Das figuras mais interessantes era Chimoca.

Vivia com seu cavalo, e quando danava de chegar visita, saía menino pela vila a chamar Chimoca, que devia estar em algum bar, porque na cachaça a vida andava. Dali a mais um tempo, nada de Chimoca aparecer. Quando menos se esperava, já depois de hora e muita, ouvia-se os passos lentos de seu cavalo.

Ele estacionava na frente da casa e povo corria a ver pela janela. Ele descia, e perito em onomatopeias, iniciava seus relinchos, seus saltos, seus pocotós, e se olho fechasse, era o Minotauro, metade homem, metade cavalo.

Quem também teve sua fase em Mutá foi Milton Nascimento. O próprio. De fala pouca e sempre mansa, seu estilo era bem mutástico, por assim dizer. Passava o dia quieto, raramente puxava o violão e com menos raridade, mas ainda muito pouco, cantava.

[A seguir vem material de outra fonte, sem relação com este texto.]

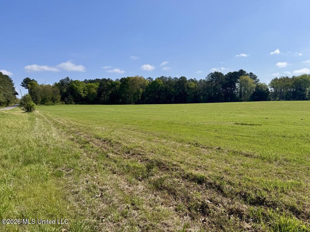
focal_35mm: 24
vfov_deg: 56.8
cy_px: 116
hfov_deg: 71.6
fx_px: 215
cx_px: 155
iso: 80
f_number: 1.78
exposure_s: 1/6410
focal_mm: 6.76
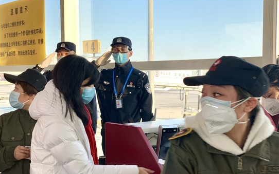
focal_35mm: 61
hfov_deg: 33.5
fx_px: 464
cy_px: 108
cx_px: 150
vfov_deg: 21.3
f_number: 2.4
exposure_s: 1/122
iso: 20
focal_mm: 6
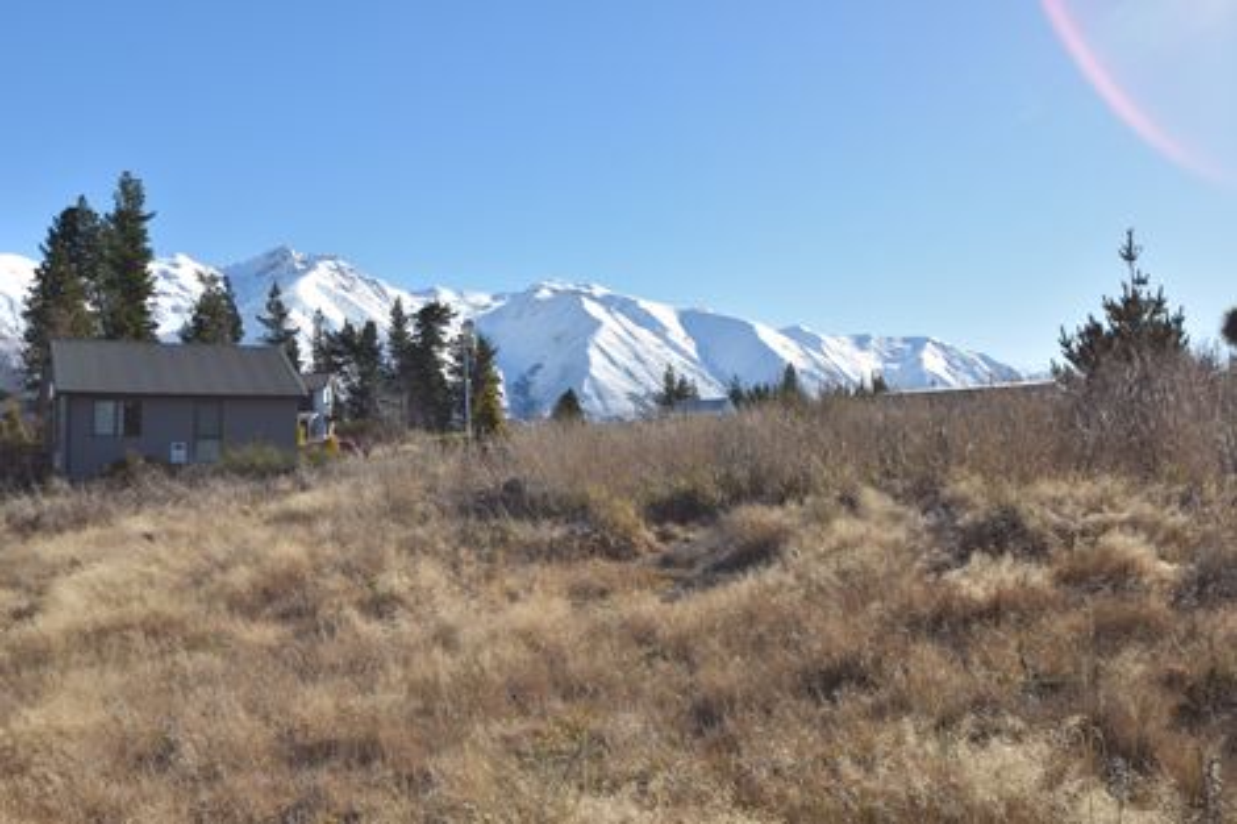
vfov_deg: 36.8
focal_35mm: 36
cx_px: 618
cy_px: 412
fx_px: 1236
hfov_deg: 53.1
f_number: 11
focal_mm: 24
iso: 100
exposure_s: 1/200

Certo dia, vizinho foi ter na casa de Davizinho, que chegara de Salvador, mas não avisara. Irrompeu, já rindo, o portão, entrou na sala, e já chamando meia dúzia de sacana, descarado e sacripanta, desses benefícios que a intimidade proporciona, deu de cara com Bituca, sentadinho, quieto, no sofá. Percebendo a gafe, nada mais falou e saiu de ré pela porta, com o rabo entre as pernas.

Milton saía sempre a caminhar pelas praias e mangues, muitas vezes sozinho. Poucas vezes era parado, pelo desconhecido que era para a maioria, e pelo respeito que impunha, sem contar o medo da aproximação que sentiam os reles mortais.

De cócoras em frente ao mar, com a maré batendo suave em seus pés, mariscava devagar, olhando para o horizonte. Aproximou-se um menino, não devia ter mais do que 7 anos.

– O senhor é o Nilton Nascimento?

Nilton. Com N.

– Sou.

Disse ele rindo e fazendo um rápido cafuné na cabeça de seu companheiro, que ficou ali paradinho olhando para o horizonte, em cumplicidade contemplativa.